Task description ▸
Return verbatim the line containing "Document page, 1241x1754 pixels." together with all lines that follow it in the records, and no other material.

Given records ▸
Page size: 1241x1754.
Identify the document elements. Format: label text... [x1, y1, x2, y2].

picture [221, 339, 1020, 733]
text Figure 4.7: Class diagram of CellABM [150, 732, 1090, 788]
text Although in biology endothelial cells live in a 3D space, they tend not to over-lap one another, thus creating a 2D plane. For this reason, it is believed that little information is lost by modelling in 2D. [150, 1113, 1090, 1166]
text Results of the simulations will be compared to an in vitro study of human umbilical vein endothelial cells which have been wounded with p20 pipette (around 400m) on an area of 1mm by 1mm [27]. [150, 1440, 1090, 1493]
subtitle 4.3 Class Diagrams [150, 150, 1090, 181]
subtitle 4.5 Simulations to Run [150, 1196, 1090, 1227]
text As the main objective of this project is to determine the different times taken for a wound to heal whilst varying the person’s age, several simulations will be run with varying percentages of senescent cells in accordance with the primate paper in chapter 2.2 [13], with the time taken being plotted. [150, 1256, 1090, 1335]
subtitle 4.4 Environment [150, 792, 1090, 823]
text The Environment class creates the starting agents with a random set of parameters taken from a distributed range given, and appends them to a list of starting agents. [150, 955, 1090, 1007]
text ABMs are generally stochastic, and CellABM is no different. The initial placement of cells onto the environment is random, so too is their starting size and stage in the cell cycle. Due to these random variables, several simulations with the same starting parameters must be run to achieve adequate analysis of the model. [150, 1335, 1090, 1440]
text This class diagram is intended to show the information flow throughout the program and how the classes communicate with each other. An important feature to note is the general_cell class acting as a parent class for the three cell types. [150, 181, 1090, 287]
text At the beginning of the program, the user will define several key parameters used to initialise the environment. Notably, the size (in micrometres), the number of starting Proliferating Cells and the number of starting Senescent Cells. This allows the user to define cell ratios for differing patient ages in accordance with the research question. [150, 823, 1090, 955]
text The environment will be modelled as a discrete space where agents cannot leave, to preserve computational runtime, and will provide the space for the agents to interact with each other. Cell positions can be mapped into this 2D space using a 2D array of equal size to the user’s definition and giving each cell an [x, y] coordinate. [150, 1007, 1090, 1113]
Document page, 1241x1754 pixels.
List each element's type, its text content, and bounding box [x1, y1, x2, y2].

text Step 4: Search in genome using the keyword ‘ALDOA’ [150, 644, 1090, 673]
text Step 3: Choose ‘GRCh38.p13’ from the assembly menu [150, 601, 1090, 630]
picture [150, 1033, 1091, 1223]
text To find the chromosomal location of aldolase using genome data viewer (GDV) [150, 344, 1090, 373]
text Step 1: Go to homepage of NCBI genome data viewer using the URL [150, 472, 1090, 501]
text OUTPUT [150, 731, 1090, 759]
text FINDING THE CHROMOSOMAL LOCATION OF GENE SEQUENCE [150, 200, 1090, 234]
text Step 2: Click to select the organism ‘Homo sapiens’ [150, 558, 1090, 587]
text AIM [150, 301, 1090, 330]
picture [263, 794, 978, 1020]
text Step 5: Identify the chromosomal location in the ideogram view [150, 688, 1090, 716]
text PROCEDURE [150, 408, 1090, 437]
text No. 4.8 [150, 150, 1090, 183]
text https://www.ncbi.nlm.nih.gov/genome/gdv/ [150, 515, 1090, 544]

Answer space ▸
Document page, 1241x1754 pixels.
List each element's type, its text content, and bounding box [x1, y1, x2, y2].

text Step 4: Search in genome using the keyword ‘ALDOA’ [150, 644, 1090, 673]
text Step 3: Choose ‘GRCh38.p13’ from the assembly menu [150, 601, 1090, 630]
picture [150, 1033, 1091, 1223]
text To find the chromosomal location of aldolase using genome data viewer (GDV) [150, 344, 1090, 373]
text Step 1: Go to homepage of NCBI genome data viewer using the URL [150, 472, 1090, 501]
text OUTPUT [150, 731, 1090, 759]
text FINDING THE CHROMOSOMAL LOCATION OF GENE SEQUENCE [150, 200, 1090, 234]
text Step 2: Click to select the organism ‘Homo sapiens’ [150, 558, 1090, 587]
text AIM [150, 301, 1090, 330]
picture [263, 794, 978, 1020]
text Step 5: Identify the chromosomal location in the ideogram view [150, 688, 1090, 716]
text PROCEDURE [150, 408, 1090, 437]
text No. 4.8 [150, 150, 1090, 183]
text https://www.ncbi.nlm.nih.gov/genome/gdv/ [150, 515, 1090, 544]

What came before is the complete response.